◆ **What is needed**
Below are records to be copied exactly; their pictures are to be omitted.

◆ **Exercise materials**
==========
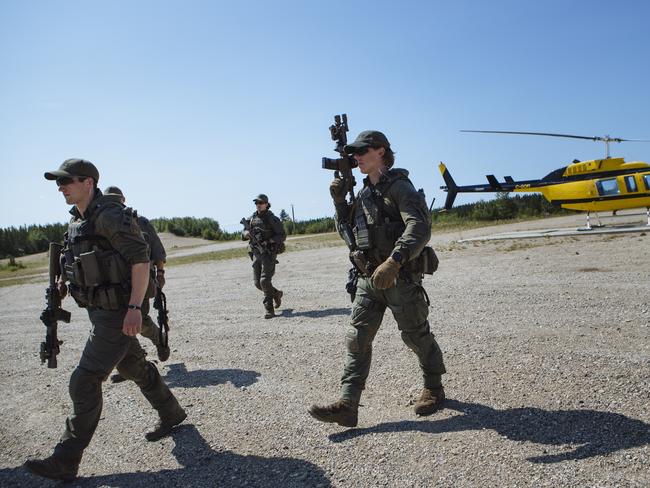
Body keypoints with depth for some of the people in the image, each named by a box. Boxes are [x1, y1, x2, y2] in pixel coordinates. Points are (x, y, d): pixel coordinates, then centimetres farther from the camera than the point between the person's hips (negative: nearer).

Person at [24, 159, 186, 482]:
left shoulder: (110, 215, -17)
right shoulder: (78, 221, 11)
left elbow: (140, 259, -23)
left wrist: (135, 307, -27)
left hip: (118, 313, -10)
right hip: (98, 310, 10)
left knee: (85, 382, -6)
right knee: (134, 368, 21)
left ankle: (65, 462, 8)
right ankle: (171, 415, 40)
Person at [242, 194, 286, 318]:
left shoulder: (272, 219, -6)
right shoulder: (252, 219, 10)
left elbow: (282, 236, -8)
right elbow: (243, 235, 18)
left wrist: (270, 240, -22)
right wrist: (246, 233, -6)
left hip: (269, 253, -6)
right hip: (256, 253, 6)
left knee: (265, 281, -15)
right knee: (258, 283, 7)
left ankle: (269, 310, -7)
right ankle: (276, 294, 33)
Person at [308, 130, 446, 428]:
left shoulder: (398, 186, -9)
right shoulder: (364, 193, 15)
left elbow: (420, 227, -23)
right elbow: (347, 230, 21)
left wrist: (393, 262, -35)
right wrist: (339, 200, 6)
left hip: (400, 277, -7)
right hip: (369, 279, 7)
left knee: (416, 336, 7)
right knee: (356, 338, 0)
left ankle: (434, 389, 30)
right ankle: (347, 405, 2)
==========
◆ **Response to this exercise**
Body keypoints with depth for some of the people in the image, each named by a box. Boxes are [x1, y1, x2, y2] in pixel coordinates. Points are (x, y, d): pixel coordinates, then centimetres farther from the camera than the point between the person's hips (negative: nearer).

Person at [24, 159, 186, 482]:
left shoulder: (110, 215, -17)
right shoulder: (78, 221, 11)
left elbow: (140, 259, -23)
left wrist: (135, 307, -27)
left hip: (118, 313, -10)
right hip: (98, 310, 10)
left knee: (85, 382, -6)
right knee: (134, 368, 21)
left ankle: (65, 462, 8)
right ankle: (171, 415, 40)
Person at [242, 194, 286, 318]:
left shoulder: (272, 219, -6)
right shoulder: (252, 219, 10)
left elbow: (282, 236, -8)
right elbow: (243, 235, 18)
left wrist: (270, 240, -22)
right wrist: (246, 233, -6)
left hip: (269, 253, -6)
right hip: (256, 253, 6)
left knee: (265, 281, -15)
right knee: (258, 283, 7)
left ankle: (269, 310, -7)
right ankle: (276, 294, 33)
Person at [308, 130, 446, 428]:
left shoulder: (398, 186, -9)
right shoulder: (364, 193, 15)
left elbow: (420, 227, -23)
right elbow: (347, 230, 21)
left wrist: (393, 262, -35)
right wrist: (339, 200, 6)
left hip: (400, 277, -7)
right hip: (369, 279, 7)
left knee: (416, 336, 7)
right knee: (356, 338, 0)
left ankle: (434, 389, 30)
right ankle: (347, 405, 2)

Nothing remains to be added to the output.